Someone in the comments asked if it was squishy or wet, to which the uploader replied, "Firm and dry this day, all the perks of laying on the ground but with less laying and more lounging." Is it weird to think that this actually sounds amazing?

"[High] five zone."

This is a nice idea! It's cute, simple, and brings a smile to the faces of runners, cyclists, and every other type of pedestrian.

Though, according to someone in the comments who knows where this is, the hand gets broken all the time. Not very nice, everyone.

"These Spring Shoes I found at a thrift store many years ago."

Have you ever wanted the thrill of a trampoline mixed with the mechanics of a pogo stick and the instability of stilts? Boy, do I have the product for you then.

There's no way anyone was able to use these without breaking a collarbone.

"This building has a map of its location on the side."

This reads like a giant version of those 'you are here' maps they have in malls, but less helpful because none of the streets are listed. I can't even know what stores are nearby! I just know I'm at this building!

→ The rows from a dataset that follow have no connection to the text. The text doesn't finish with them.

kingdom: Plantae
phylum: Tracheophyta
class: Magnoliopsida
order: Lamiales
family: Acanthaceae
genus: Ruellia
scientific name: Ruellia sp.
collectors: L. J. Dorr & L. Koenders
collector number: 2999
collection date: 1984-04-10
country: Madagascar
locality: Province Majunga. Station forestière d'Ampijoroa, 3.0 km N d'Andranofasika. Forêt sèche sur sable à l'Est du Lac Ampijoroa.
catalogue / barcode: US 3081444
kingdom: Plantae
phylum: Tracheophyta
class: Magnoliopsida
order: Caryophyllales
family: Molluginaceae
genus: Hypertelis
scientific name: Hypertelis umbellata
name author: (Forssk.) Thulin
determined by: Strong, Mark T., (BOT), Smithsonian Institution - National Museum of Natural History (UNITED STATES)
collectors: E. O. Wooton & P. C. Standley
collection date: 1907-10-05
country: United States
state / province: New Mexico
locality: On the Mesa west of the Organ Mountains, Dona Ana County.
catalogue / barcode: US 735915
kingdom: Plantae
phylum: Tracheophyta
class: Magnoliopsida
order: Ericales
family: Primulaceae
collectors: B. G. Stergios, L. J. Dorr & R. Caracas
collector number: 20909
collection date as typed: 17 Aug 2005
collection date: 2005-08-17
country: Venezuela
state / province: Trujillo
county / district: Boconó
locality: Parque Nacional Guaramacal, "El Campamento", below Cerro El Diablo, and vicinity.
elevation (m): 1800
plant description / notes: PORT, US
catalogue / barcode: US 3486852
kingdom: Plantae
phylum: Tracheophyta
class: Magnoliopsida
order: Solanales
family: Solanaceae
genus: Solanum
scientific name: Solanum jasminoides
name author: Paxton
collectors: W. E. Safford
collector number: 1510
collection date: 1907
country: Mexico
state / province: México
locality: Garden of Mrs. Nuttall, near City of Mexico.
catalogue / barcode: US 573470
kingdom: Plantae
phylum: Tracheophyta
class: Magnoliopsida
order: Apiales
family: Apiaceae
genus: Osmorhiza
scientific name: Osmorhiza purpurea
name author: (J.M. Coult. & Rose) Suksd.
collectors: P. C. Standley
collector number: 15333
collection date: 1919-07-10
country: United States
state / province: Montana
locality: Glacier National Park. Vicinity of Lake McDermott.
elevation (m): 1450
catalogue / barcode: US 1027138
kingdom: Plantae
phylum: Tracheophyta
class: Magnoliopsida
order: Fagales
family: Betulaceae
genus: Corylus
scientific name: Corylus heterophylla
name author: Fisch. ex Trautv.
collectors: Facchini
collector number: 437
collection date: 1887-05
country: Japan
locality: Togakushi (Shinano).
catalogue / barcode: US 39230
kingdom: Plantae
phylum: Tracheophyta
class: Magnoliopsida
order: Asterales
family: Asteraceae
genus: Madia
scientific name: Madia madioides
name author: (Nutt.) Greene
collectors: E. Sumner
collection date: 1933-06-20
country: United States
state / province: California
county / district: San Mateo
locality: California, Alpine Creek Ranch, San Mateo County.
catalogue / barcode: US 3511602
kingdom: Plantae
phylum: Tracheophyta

"I Preserve and Frame Spiderwebs!"

This is the first time I've heard of this hobby, but I get it. Each one is unique and they certainly are natural works of art. Hopefully, you're paying the spiders fairly, though. You wouldn't want to treat your artists poorly.

"My KitKat wafer was sideways in the chocolate."

Someone got a little dizzy in the old KitKat factory, or this one took a nasty fall and this is what a wafer dislocation looks like. I was going to suggest getting it x-rayed, but I suppose you already did that by taking a bite.

"Tbt to when rats decided to make a feast with pizza and pasta under the hood of my car."

And you scared them off by opening it! They were having a lovely date, one of the rats was even planning on proposing, but you barged on in and now they're both put off. Good job, you made it weird, let them have their privacy.

"A Popped Coffee Bean."

I wasn't alone in immediately imagining a bowl of popped coffee beans like popcorn, right? And I also wasn't alone in immediately recoiling at the thought of how awful it must taste, then throwing the whole bowl out and never thinking about it again?